Boston (DPA) – In a global comparison, women adhere to recommended diets better than men. On average, they eat few fruits and vegetables that are low in starch such as cabbage, cucumbers or tomatoes, and whole grain products, according to a study published in the journal Nature Food. According to studies conducted by researchers led by Victoria Miller of Tufts University (Boston / USA), the lead for women is especially large in high-income countries as well as in Central and Eastern Europe and Central Asia.
For their study, the scientists evaluated data from more than 1,100 studies and came up with the dietary behavior of people from 185 countries between 1990 and 2018. The study also includes data from children and teens — something new, according to the scientists. The researchers noted some limitations to the study findings. For example, full data is not available for all countries.
Global Nutrition Quality “Moderate”
In general, people today are not eating healthier than they were 30 years ago, researchers report. “Consumption of legumes, nuts, and non-starchy vegetables has increased over time,” Miller says. “But overall improvements in diet quality have been offset by increased intake of unhealthy foods such as red or processed meat, and drinks sweetened with sugar and sodium.” Sodium is found in table salt, among other things.
On a scale of 0 to 100, indicating how well people adhere to recommended diets, most countries scored around 40 in 2018 – 1.5 points higher than in 1990. A score of 0 indicates a poor diet and 100 for a good, balanced diet. In general, researchers rate nutrition quality worldwide as “moderate.”

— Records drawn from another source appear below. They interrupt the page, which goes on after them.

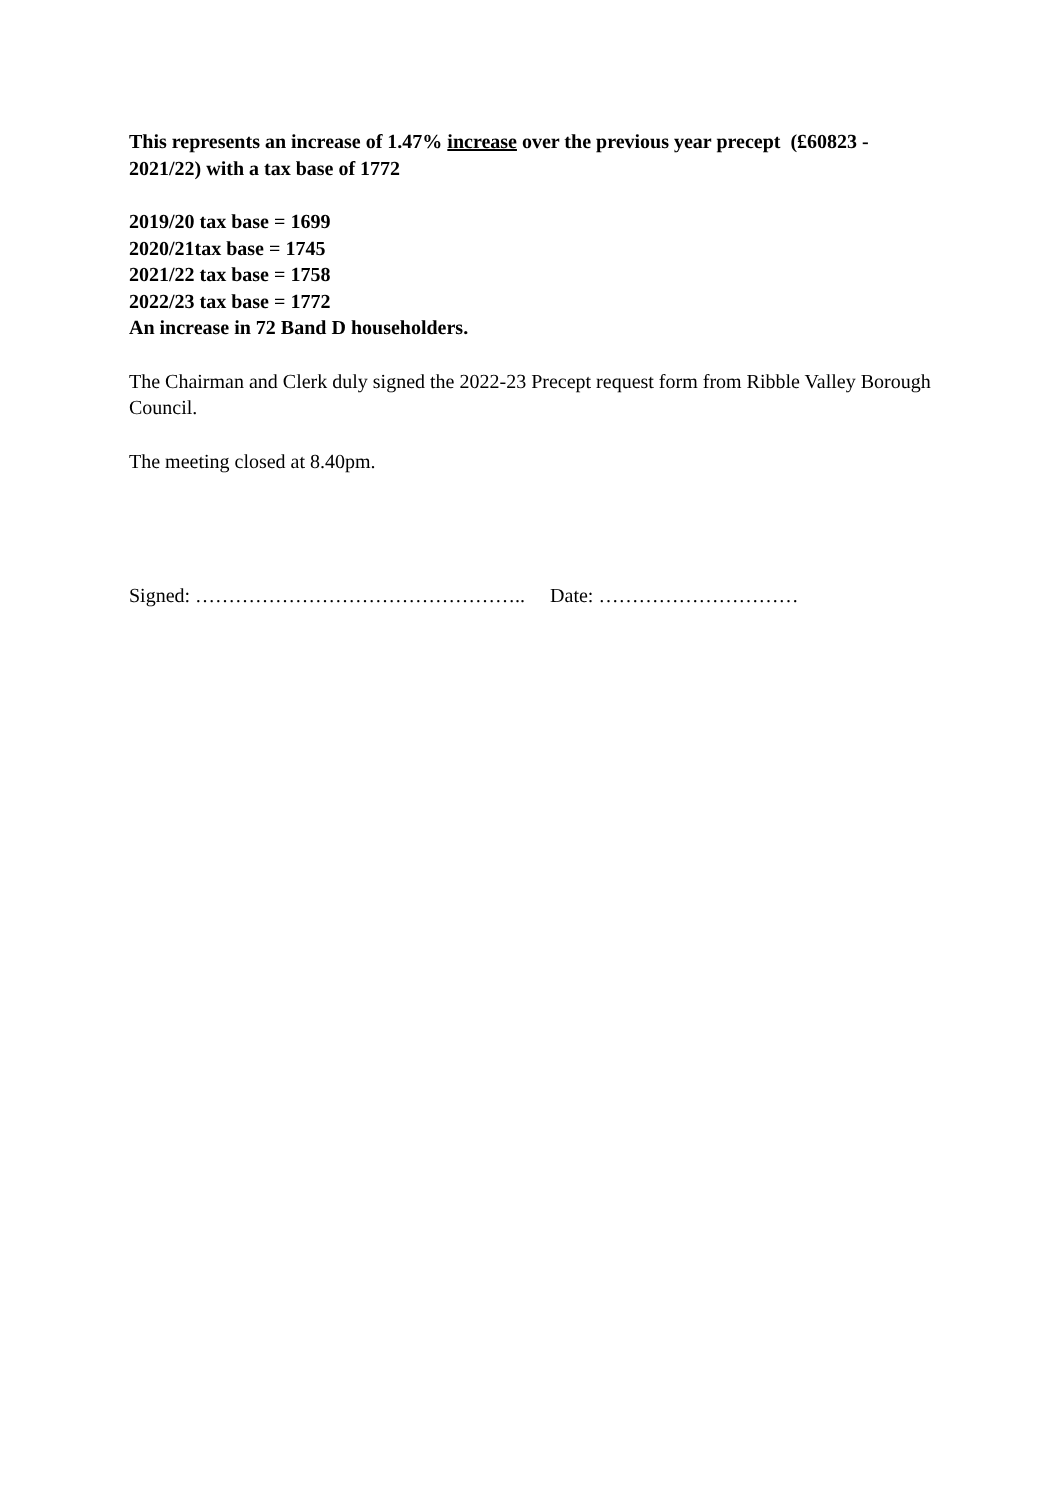This represents an increase of 1.47% increase over the previous year precept (£60823 - 2021/22) with a tax base of 1772
2019/20 tax base = 1699
2020/21tax base = 1745
2021/22 tax base = 1758
2022/23 tax base = 1772
An increase in 72 Band D householders.
The Chairman and Clerk duly signed the 2022-23 Precept request form from Ribble Valley Borough Council.
The meeting closed at 8.40pm.
Signed: ………………………………………….. Date: …………………………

Only in sub-Saharan Africa has the value deteriorated over the past 30 years. In South Asia it remained almost the same. The countries with the lowest value were Brazil, Mexico, USA and Egypt (27.1-33.5), and the highest with Vietnam, Iran, Indonesia and India (54.5-48.2).

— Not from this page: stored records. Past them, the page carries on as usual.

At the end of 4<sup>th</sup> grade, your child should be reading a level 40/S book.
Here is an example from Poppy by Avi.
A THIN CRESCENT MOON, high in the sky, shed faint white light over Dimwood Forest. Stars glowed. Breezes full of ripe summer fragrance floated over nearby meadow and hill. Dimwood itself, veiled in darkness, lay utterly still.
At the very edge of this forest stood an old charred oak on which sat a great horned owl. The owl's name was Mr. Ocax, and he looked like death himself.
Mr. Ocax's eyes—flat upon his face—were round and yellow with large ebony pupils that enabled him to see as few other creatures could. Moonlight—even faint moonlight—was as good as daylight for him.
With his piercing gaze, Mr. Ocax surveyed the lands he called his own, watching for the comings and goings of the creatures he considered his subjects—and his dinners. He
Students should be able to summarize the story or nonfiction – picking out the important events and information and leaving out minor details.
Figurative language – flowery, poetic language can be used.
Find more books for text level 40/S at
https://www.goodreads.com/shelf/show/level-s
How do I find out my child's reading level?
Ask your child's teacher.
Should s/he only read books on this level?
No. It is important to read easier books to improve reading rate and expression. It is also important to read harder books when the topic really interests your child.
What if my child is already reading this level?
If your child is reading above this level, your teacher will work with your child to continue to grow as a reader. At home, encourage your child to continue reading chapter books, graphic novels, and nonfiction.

Education level affects nutrition
The researchers also reported that nutrition is also influenced by socioeconomic factors such as education level. So the better educated adults and their children eat healthier on average. “On the global average, nutrition quality was also better in younger children, but then deteriorated with age,” Miller explains. “This suggests that early childhood is an important time point for intervention strategies to encourage the development of healthy food preferences.”
According to the research team, malnutrition is one of the main causes of diseases. It is estimated to be responsible for 26 percent of all preventable deaths.